Unlike the previous two games, Lost Song is an “action RPG”—that is to say it plays more like Kingdom Hearts than Final Fantasy. You take a party of three out into the world and fight monsters in real time. Doing so unlocks and powers up your magic and sword skills through repeated use.
When in one of the game’s overworld areas, you are able to fly—and in turn, fight in midair. This, while a bit clunky at times, works well enough. The only real annoyance in the combat comes when fighting flying enemies in no-fly areas like the game’s numerous dungeons. Attempting to jump into the air and attack the flying monsters often ends in their moving out of range before you can even start your attack. Although, on the other hand, this does make the magic-heavy and ranged characters all the more useful.

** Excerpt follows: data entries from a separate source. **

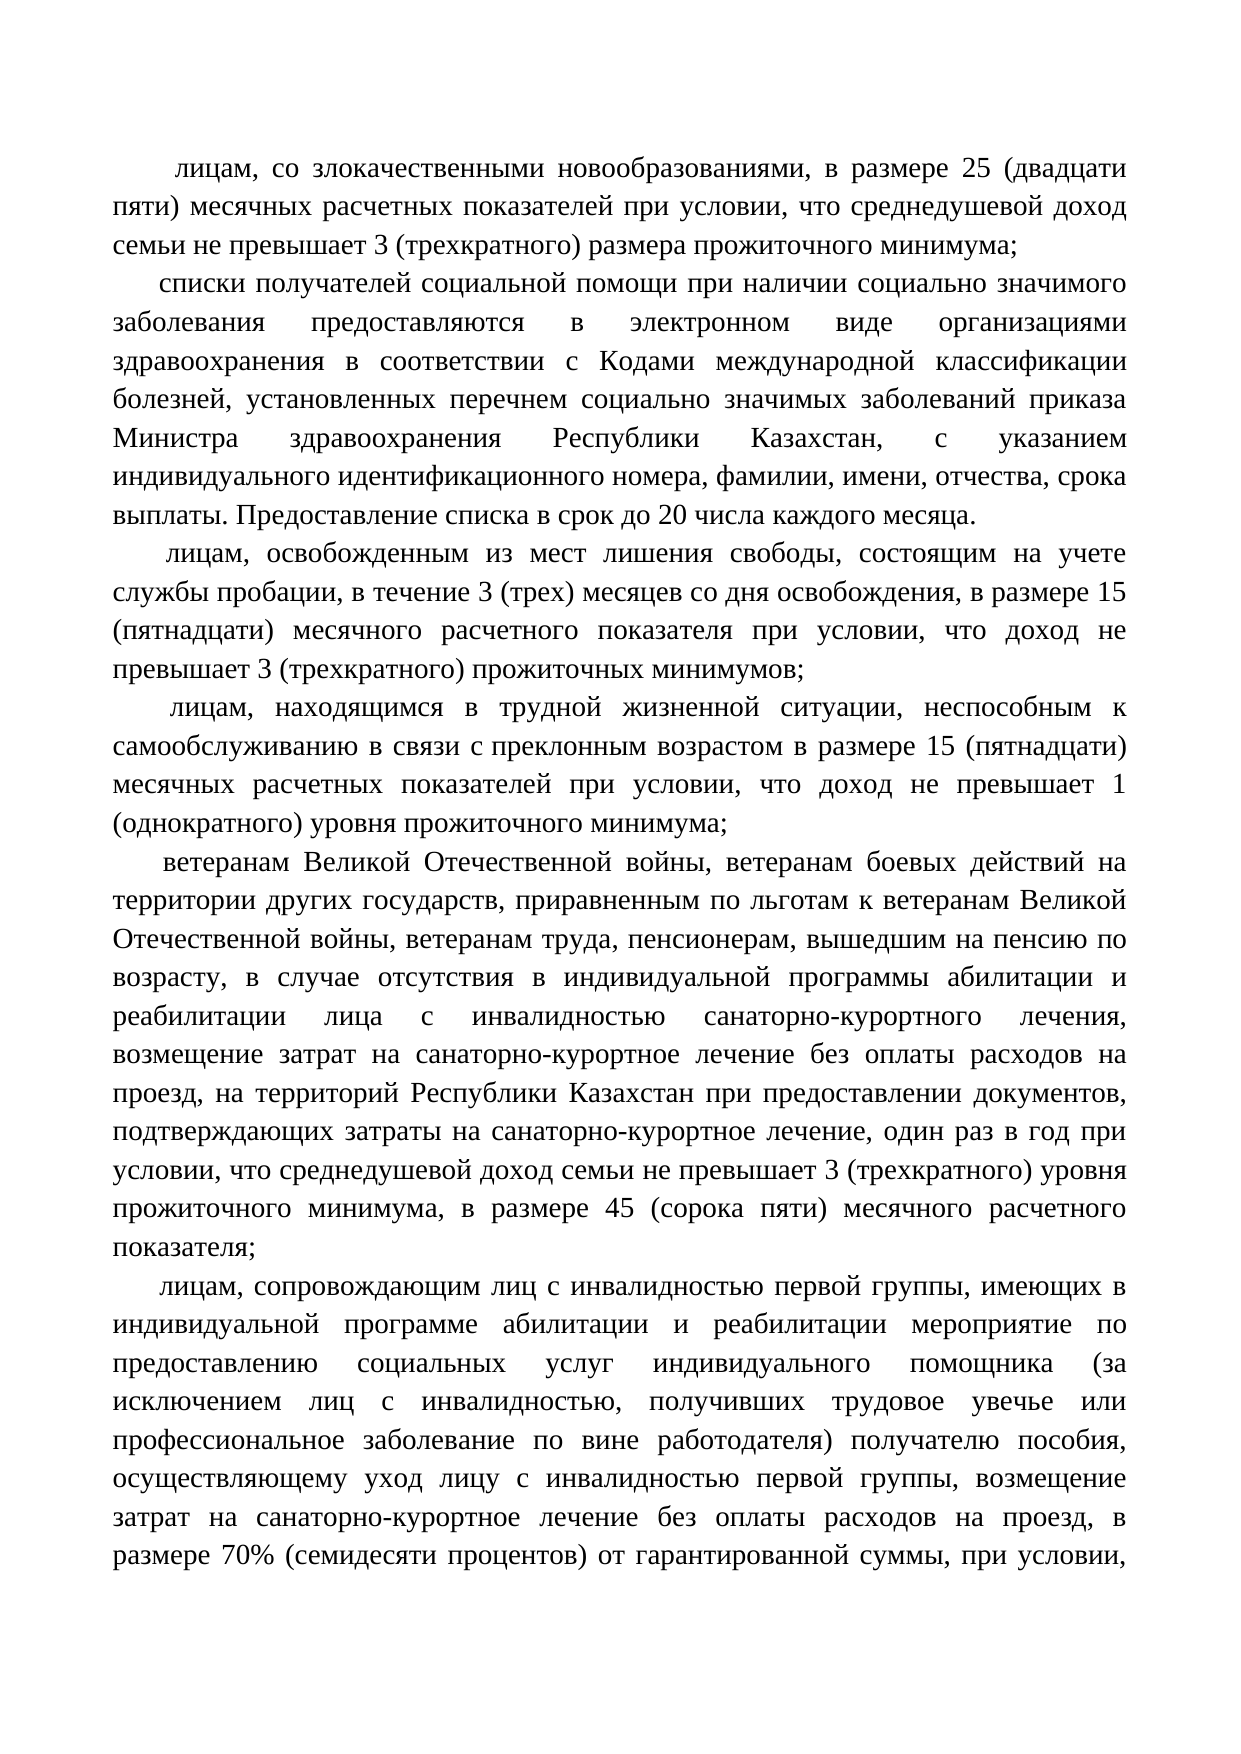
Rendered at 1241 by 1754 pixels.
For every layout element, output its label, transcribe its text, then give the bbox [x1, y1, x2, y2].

text лицам, находящимся в трудной жизненной ситуации, неспособным к самообслуживанию в связи с преклонным возрастом в размере 15 (пятнадцати) месячных расчетных показателей при условии, что доход не превышает 1 (однократного) уровня прожиточного минимума; [112, 689, 1128, 839]
text списки получателей социальной помощи при наличии социально значимого заболевания предоставляются в электронном виде организациями здравоохранения в соответствии с Кодами международной классификации болезней, установленных перечнем социально значимых заболеваний приказа Министра здравоохранения Республики Казахстан, с указанием индивидуального идентификационного номера, фамилии, имени, отчества, срока выплаты. Предоставление списка в срок до 20 числа каждого месяца. [112, 266, 1128, 530]
text лицам, освобожденным из мест лишения свободы, состоящим на учете службы пробации, в течение 3 (трех) месяцев со дня освобождения, в размере 15 (пятнадцати) месячного расчетного показателя при условии, что доход не превышает 3 (трехкратного) прожиточных минимумов; [112, 535, 1128, 684]
text лицам, со злокачественными новообразованиями, в размере 25 (двадцати пяти) месячных расчетных показателей при условии, что среднедушевой доход семьи не превышает 3 (трехкратного) размера прожиточного минимума; [112, 150, 1128, 261]
text ветеранам Великой Отечественной войны, ветеранам боевых действий на территории других государств, приравненным по льготам к ветеранам Великой Отечественной войны, ветеранам труда, пенсионерам, вышедшим на пенсию по возрасту, в случае отсутствия в индивидуальной программы абилитации и реабилитации лица с инвалидностью санаторно-курортного лечения, возмещение затрат на санаторно-курортное лечение без оплаты расходов на проезд, на территорий Республики Казахстан при предоставлении документов, подтверждающих затраты на санаторно-курортное лечение, один раз в год при условии, что среднедушевой доход семьи не превышает 3 (трехкратного) уровня прожиточного минимума, в размере 45 (сорока пяти) месячного расчетного показателя; [112, 844, 1128, 1263]
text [112, 1268, 1128, 1571]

The other feature worth of note is the game’s online multiplayer. As you progress through the game’s single player, you unlock multiplayer missions. These missions tend to be the main story’s various boss battles—though often with a massive increase in difficulty or having to take several of the bosses on in a row. Honestly, it’s a lot of fun regardless of whether you are playing as a healer, magic user or melee fighter. If the multiplayer has one downside, it’s that you will likely be paired with players far stronger than you are to start, making you feel a bit useless.
(It’s also worth mentioning the game has a versus multiplayer mode that came out as DLC. However, that DLC is not yet available for the Asian region version of the game, so I have been unable to try it.)

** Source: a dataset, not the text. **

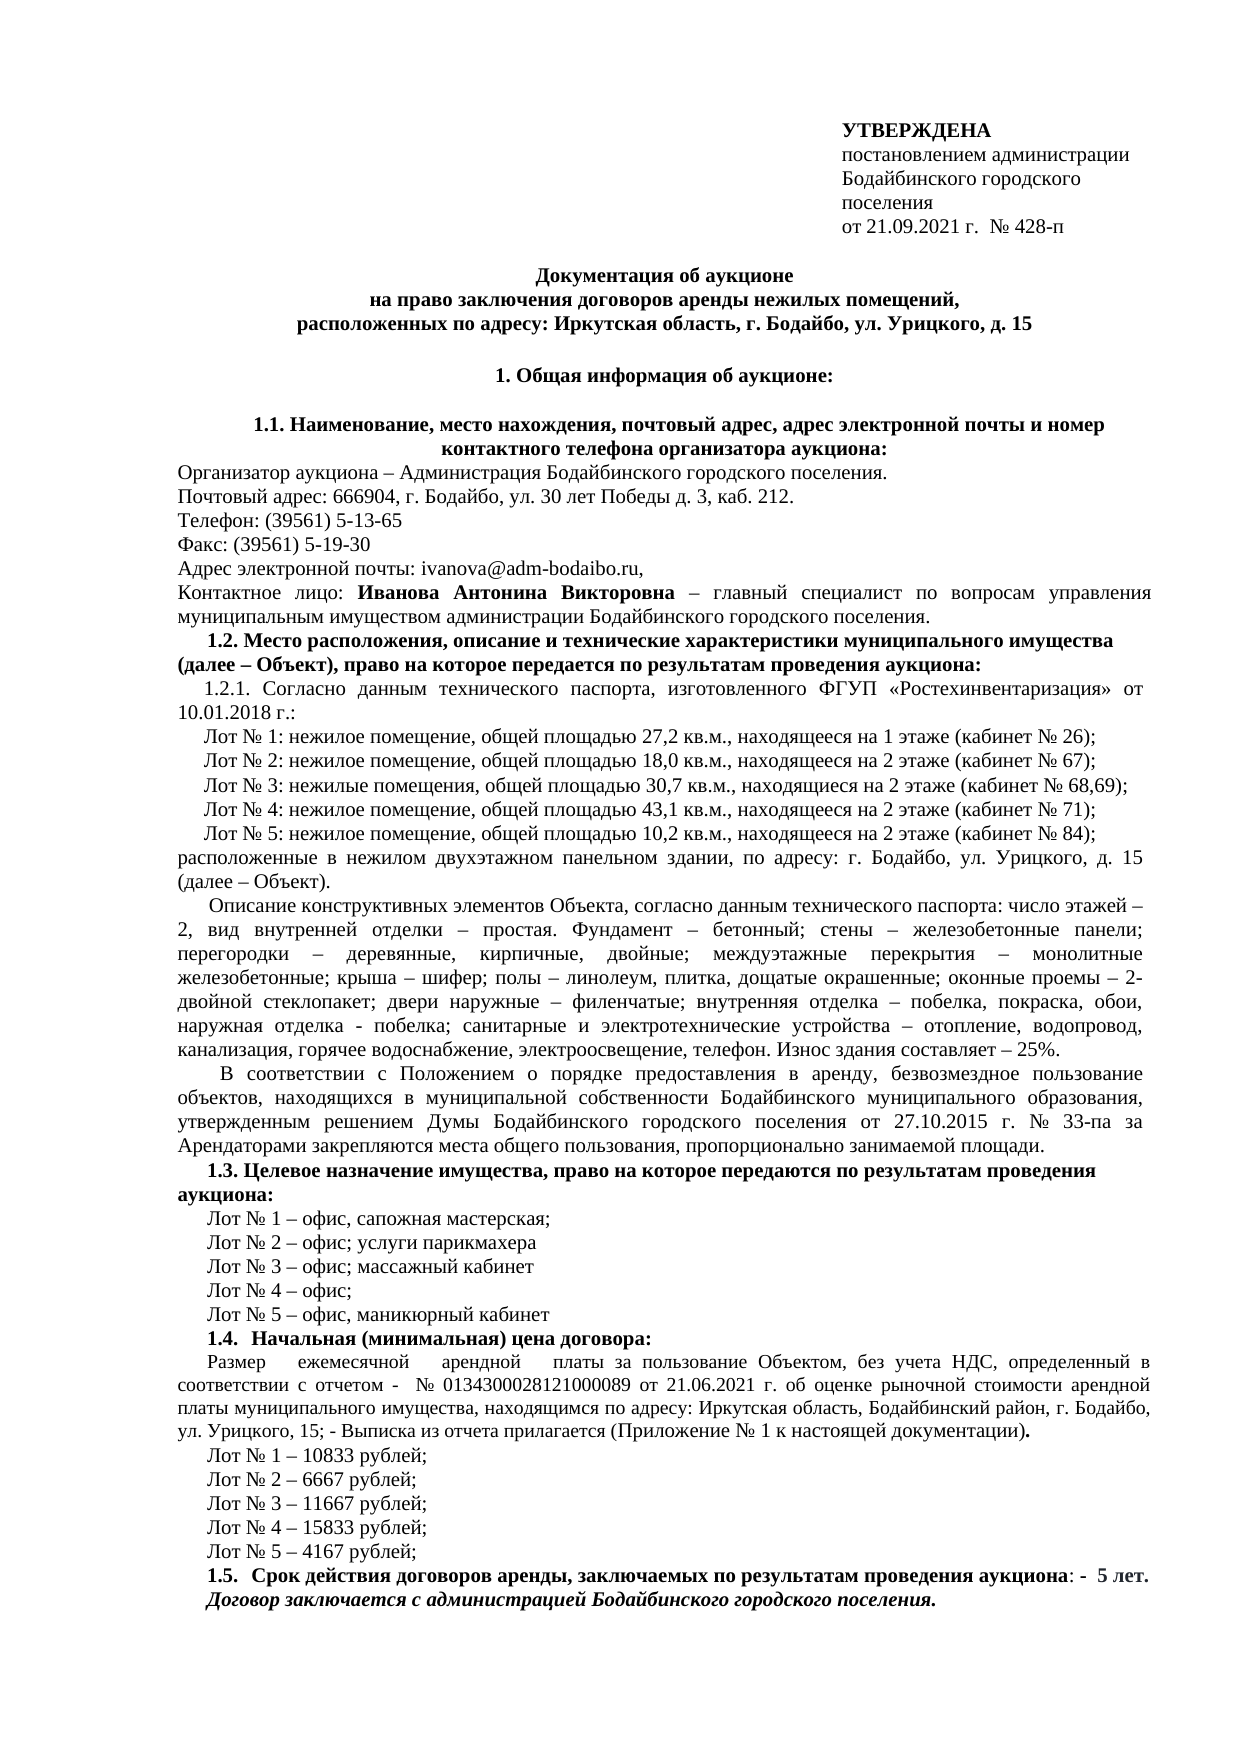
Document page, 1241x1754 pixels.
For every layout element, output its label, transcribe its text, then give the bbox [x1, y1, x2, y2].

Sword Art Online: Lost Song is a game for fans. Period. If you have no interest in the Sword Art Online books, anime, manga, or past games, you’ll find little to enjoy here. The main plot is meandering and anticlimactic, and the combat is decent but nothing groundbreaking. Yet for fans, the game has a lot of charm stemming from the game’s lengthy character interactions and from seeing a familiar world twisted into a new shape.

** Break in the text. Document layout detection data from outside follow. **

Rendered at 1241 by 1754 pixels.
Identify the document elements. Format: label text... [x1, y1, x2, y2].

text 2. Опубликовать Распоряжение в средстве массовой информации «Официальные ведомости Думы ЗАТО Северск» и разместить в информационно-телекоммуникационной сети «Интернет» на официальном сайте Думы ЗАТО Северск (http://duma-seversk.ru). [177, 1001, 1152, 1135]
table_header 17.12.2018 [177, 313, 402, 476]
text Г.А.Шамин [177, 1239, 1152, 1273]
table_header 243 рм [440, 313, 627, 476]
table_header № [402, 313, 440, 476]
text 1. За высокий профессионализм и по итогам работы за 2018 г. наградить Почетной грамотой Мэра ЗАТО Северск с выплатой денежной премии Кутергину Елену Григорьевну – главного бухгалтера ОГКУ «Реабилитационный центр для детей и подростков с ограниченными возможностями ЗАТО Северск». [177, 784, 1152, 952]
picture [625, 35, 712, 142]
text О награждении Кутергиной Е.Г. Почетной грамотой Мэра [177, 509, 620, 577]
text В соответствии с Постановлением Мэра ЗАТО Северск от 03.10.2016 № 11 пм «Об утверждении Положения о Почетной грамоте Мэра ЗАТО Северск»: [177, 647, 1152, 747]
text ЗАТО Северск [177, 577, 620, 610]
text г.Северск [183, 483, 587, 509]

So, sure, it’s not the Oculus Rift VR MMORPG we are all praying for, but it’s certainly something that can tide you over while you wait and dream.
Sword Art Online: Lost Song was released in Japan for PlayStation 3 and PlayStation Vita on April 28, 2015, and on May 12, 2015, in Asia (with English subtitles). It is scheduled to be released on PlayStation 4 and PlayStation Vita in PAL territories in fall 2015.